This week has been a welcome tour for new UC Davis Chancellor Gary May. New beginnings are a time of hope, and so now is a time for new beginnings.
We have pointed out over the last several months that back in 2014 there was great hope that Davis was on a verge of becoming a critical center of high-tech innovation. We had a well regarded Chief Innovation Officer, the Davis Chamber had a regionally respected CEO, the Request for Expressions of Interest (RFEI) process had put forward two innovation park proposals, and UC Davis was in the midst of its own tech-transfer and R&D boom.
One by one those things dropped off. But the arrival of Gary May signals once again a new hope. Chancellor May comes from Georgia Tech, which has its own Midtown Innovation District.
An article in the Sacramento Business Journal noted that Chancellor May “envisions a location similar to Atlanta’s Technology Square, a 1.4 million-square-foot, mixed-use development that’s home to startups, technology companies, researchers and a variety of innovation industries.”
“I am envisioning something like that here. Maybe not a complete duplication because we have different situations and cultures, but I think that could be a real beneficial situation for UC Davis and Sacramento,” Chancellor May said.
Of course, Chancellor May is envisioning this perhaps in Sacramento. After all, in June, he joined Sacramento Mayor Darrell Steinberg and others to go to Atlanta to tour their innovation district.
The chancellor noted that “Georgia Tech’s initial motivation was expanding for more space, but then the potential economic development and technology benefits became apparent.
“It took a fairly run-down, depressed area of the city and transformed it into a highly vibrant live, learn, work and play environment for not only the campus, but the entire community,” Chancellor May said. “Now it’s a destination.

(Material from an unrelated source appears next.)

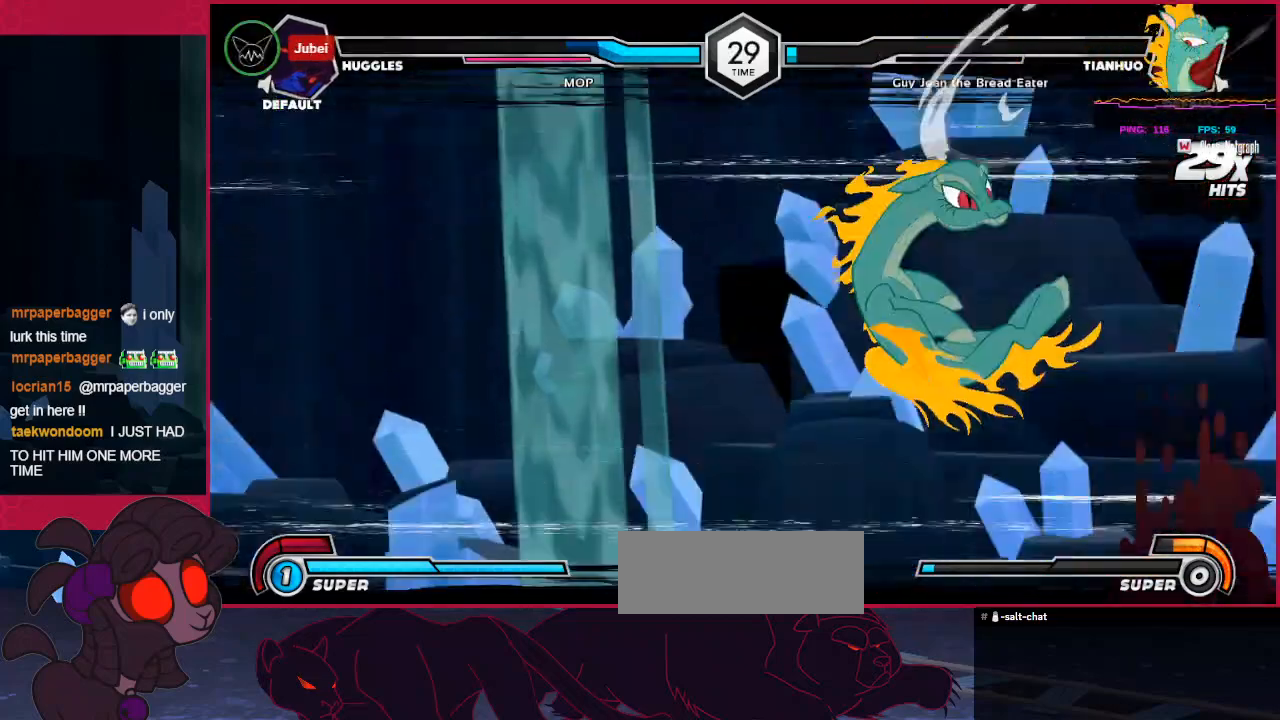
{"keys": ["right", "up"], "events": [[69, "up", "down"]]}
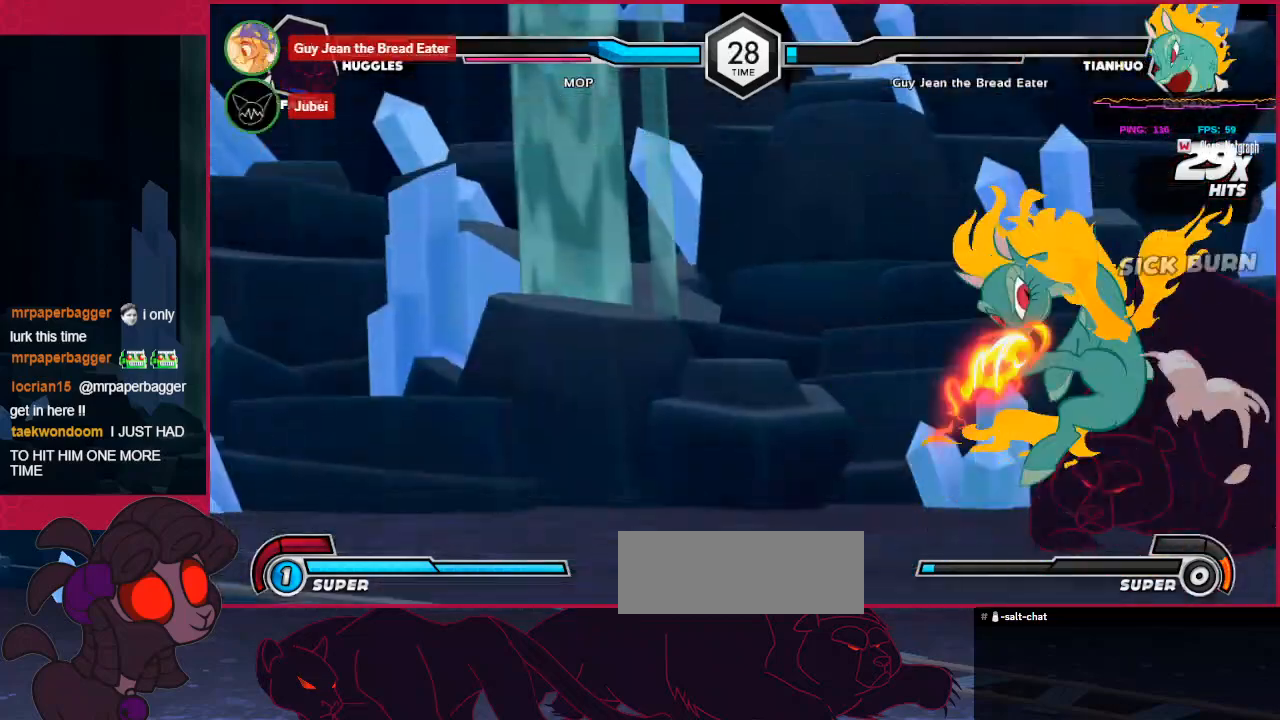
{"keys": ["down", "right"], "events": [[138, "up", "up"], [344, "down", "down"]]}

“One of the benefits we didn’t envision initially that has happened is many of the companies are customers, clients, and collaborators with each other. The whole ecosystem has kind of evolved around that activity,” he said.
It is time once again to get the city of Davis on the map.
As Barry Broome who heads up the Greater Sacramento Economic Council put it, “There’s 174 university research parks in the United States. For us to have a university doing a billion dollars in research and not have a research park? It’s beyond a missed opportunity, it really is negligent. UC Davis is the missing link in this region turning a corner, because it has so much to offer.”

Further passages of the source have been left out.